Answer with a bare number: the count of lines in the data below that contain the word "Lödstation".

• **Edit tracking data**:
■ ■ ■ ■ ■ ■ ■

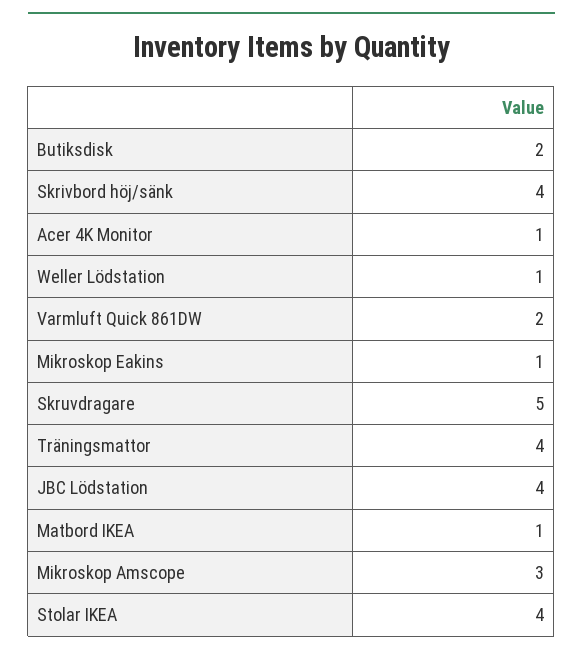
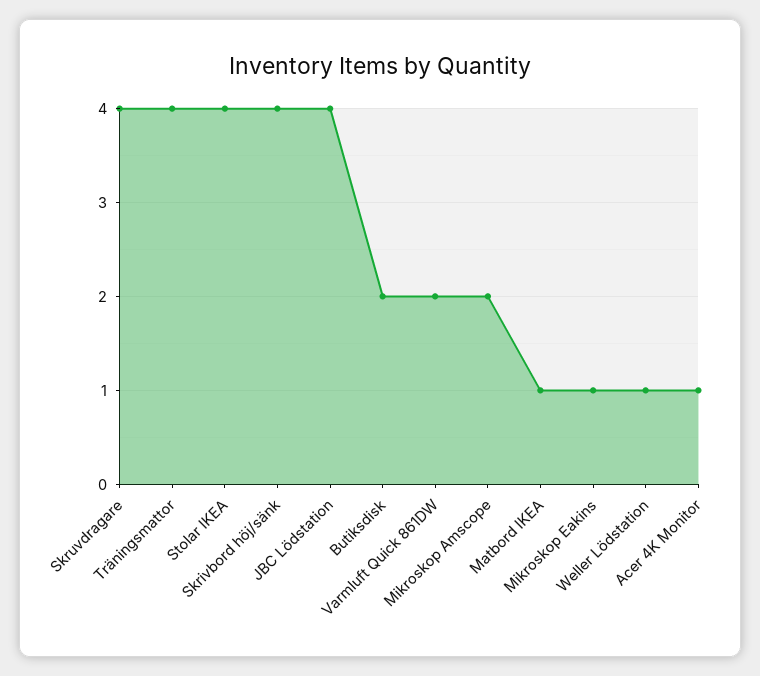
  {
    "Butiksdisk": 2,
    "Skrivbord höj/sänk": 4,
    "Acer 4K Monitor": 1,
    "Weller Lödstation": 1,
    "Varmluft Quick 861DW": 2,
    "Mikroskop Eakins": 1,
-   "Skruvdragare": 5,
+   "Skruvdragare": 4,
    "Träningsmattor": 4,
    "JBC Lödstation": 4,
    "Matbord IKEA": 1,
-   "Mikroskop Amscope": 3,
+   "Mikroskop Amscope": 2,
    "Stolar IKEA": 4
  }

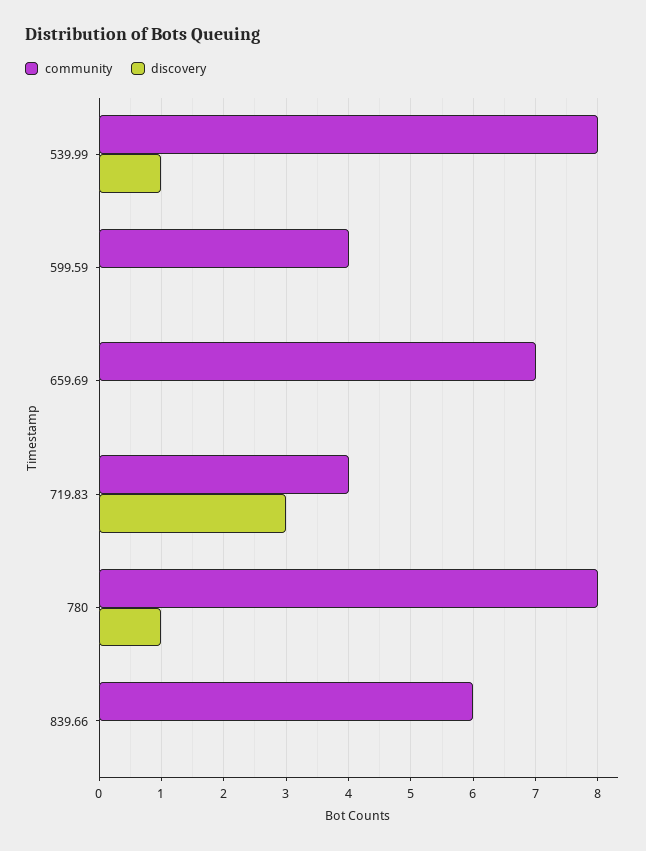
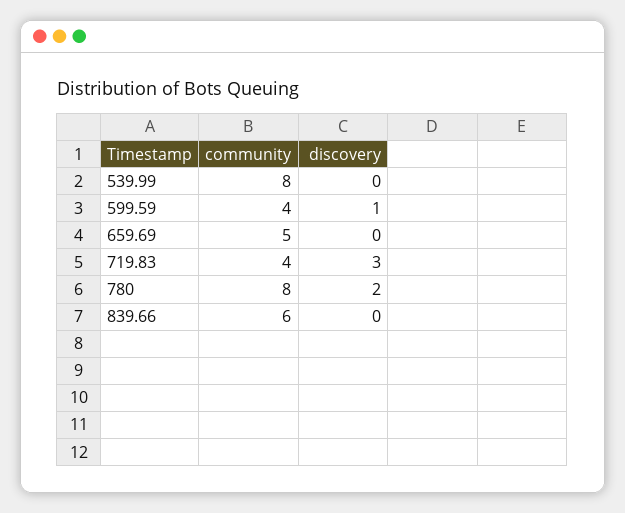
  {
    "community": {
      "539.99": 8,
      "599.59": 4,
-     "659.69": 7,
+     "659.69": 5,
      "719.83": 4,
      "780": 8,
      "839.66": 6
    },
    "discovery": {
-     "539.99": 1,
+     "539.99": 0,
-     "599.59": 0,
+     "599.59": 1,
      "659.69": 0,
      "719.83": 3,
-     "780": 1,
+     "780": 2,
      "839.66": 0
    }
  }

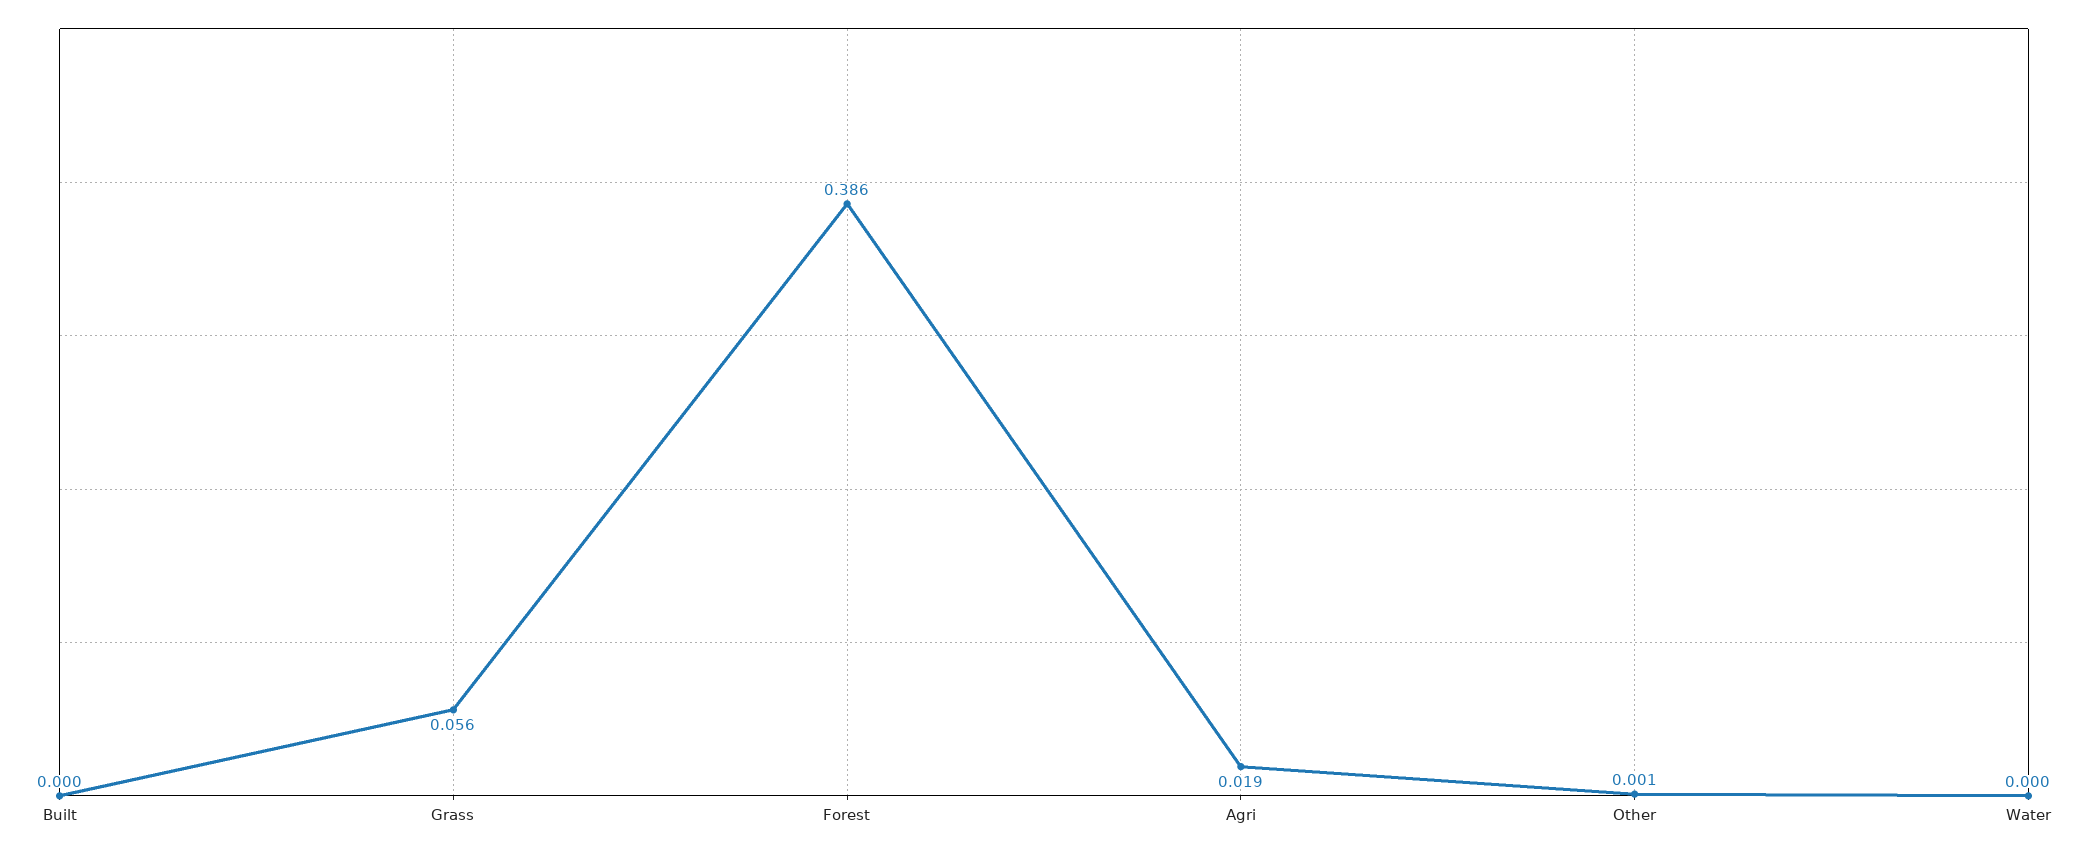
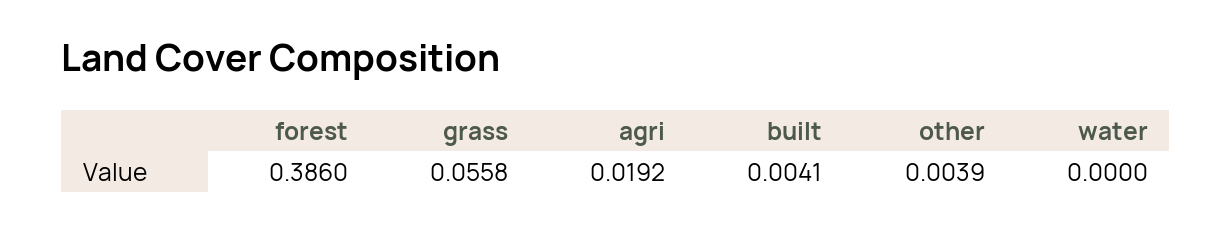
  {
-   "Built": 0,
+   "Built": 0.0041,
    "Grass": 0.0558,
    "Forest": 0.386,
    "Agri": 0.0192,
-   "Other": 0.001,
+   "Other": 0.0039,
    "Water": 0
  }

■ ■ ■ ■ ■ ■ ■

• **Task output**: 2